◆ **Supplied records**
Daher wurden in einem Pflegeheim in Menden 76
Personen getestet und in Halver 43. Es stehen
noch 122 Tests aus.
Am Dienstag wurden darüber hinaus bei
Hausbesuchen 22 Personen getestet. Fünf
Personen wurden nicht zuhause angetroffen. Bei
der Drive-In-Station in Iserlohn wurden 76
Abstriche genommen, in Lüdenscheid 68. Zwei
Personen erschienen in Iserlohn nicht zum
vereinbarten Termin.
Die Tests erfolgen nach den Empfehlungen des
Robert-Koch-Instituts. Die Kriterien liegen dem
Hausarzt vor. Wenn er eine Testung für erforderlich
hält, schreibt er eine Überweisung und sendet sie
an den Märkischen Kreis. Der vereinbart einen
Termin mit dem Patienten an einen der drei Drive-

◆ **Work item**
Output the lines from the one with "an den Märkischen Kreis. Der vereinbart einen" through the end of the records above, exactly, including both ends, and nothing besides.

◆ **Written response**
an den Märkischen Kreis. Der vereinbart einen
Termin mit dem Patienten an einen der drei Drive-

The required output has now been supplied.